Connecting water, food, circular materials and climate solutions
What if one of the most promising materials for the future is growing in the sea? The Dutch relationship with the sea has always been about more than keeping water out. For centuries, we have looked at the sea as a source of opportunity: a place to trade, innovate and build prosperity. Today, this mindset is inspiring a new industry. At Seaweedland in Heerhugowaard, we discover how a Dutch-grown crop from the sea is opening up new possibilities for food, materials and industry. Not on land, but in the waters of the North Sea, where seaweed is emerging as one of the most promising sustainable resources of the future.
When seaweed meets a new tide.
At the heart of this movement is the European Seaweed Association (ESWA), helping to transform a niche sector into a thriving European industry. Seaweed is remarkable because it asks for very little while offering a great deal in return. It grows without farmland, fresh water, fertilisers or pesticides. It absorbs nutrients from the sea, captures carbon as it grows and can be turned into an astonishing range of products. From food ingredients and animal feed to textiles, packaging materials, paints and biobased construction products, seaweed has the potential to reshape how we produce and consume. In a world facing growing pressure on land, water and natural resources, it offers an entirely new way of thinking about sustainable growth.
The challenge is that the seaweed industry has long been trapped in a familiar cycle. Without large-scale production there is no market demand, and without market demand there is little incentive to invest in large-scale production. ESWA was created to help break that deadlock. Bringing together businesses, researchers, policymakers and innovators from across Europe, the organisation works to create the connections, knowledge and conditions needed for the sector to grow.
The seaweed network
What started as a Dutch initiative has evolved into a European network of more than 130 members, all working towards a shared vision: making seaweed a mainstream ingredient in the products and industries of tomorrow.
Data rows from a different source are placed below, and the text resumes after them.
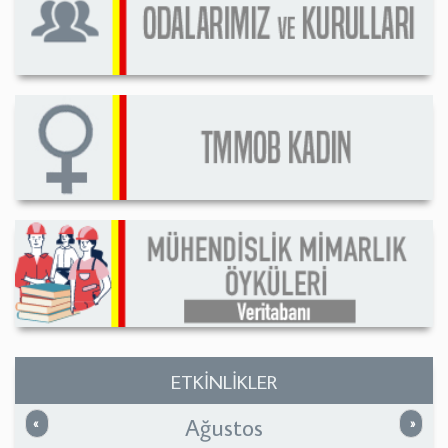
ETKİNLİKLER
Ağustos
Önceki
Sonrak
«
»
One of the most ambitious examples of this vision can be found eighteen kilometres off the coast of Scheveningen. There, within the offshore wind farm Hollandse Kust Zuid, ESWA's predecessor North Sea Farmers launched North Sea Farm 1, the world's first commercial-scale seaweed farm operating between offshore wind turbines. Developed in collaboration with Simply Blue Group, Van Oord, Algaia and Amazon, the floating farm explores how food production, renewable energy and ecosystem restoration can coexist in the same space. Researchers are studying not only how seaweed cultivation can be scaled efficiently, but also its potential to capture carbon and support marine biodiversity.
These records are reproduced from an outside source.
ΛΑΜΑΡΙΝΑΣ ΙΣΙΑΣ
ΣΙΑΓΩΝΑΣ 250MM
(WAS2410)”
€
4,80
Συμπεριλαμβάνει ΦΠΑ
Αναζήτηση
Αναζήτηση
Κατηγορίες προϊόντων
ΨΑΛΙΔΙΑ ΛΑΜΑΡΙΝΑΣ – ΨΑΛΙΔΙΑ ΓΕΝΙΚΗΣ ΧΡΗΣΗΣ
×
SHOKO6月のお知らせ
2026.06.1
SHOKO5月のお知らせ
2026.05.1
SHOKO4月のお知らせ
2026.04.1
The project reflects a distinctly Dutch approach to innovation. Rather than seeing the North Sea as a place with competing interests, it becomes a place where multiple solutions come together. Wind farms generate clean energy. Seaweed farms produce sustainable raw materials. Scientific research measures environmental impact. Industry partners create new applications. The result is a system where economic growth and ecological regeneration reinforce one another.
A natural replacement for resource-intensive ingredients
Those applications are already becoming visible in everyday life. Seaweed is finding its way into burgers served at Formula 1 events, hybrid meat products, sustainable packaging, paints, textiles and innovative building materials. Companies across Europe are experimenting with seaweed-based alternatives that reduce environmental impact without compromising performance. In each case, seaweed replaces resource-intensive ingredients with something that grows naturally in the sea.
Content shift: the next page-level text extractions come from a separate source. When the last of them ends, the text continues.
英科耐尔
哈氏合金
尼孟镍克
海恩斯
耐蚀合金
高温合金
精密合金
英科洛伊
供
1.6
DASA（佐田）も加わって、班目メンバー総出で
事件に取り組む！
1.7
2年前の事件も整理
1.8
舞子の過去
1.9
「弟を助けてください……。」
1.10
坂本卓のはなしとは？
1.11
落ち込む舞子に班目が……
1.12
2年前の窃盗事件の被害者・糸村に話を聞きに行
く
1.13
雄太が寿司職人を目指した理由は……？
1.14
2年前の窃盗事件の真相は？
The Netherlands has proven to be fertile ground for this movement. A strong innovation ecosystem, support from regional governments, knowledge institutions and financial partners has given entrepreneurs the space to test, improve and scale new ideas. The goal is not to keep seaweed as an experimental niche product, but to make it a normal part of how we produce food, materials and consumer goods. By creating markets, connecting partners and accelerating innovation, the organisation is helping to turn that vision into reality.
The story of seaweed is ultimately a story about seeing opportunity where others see empty space. It is an industry that connects water, food, circular materials and climate solutions in a single ecosystem. By turning seaweed into solutions for food, materials and industry, ESWA shows how one natural resource can open up an entirely new future.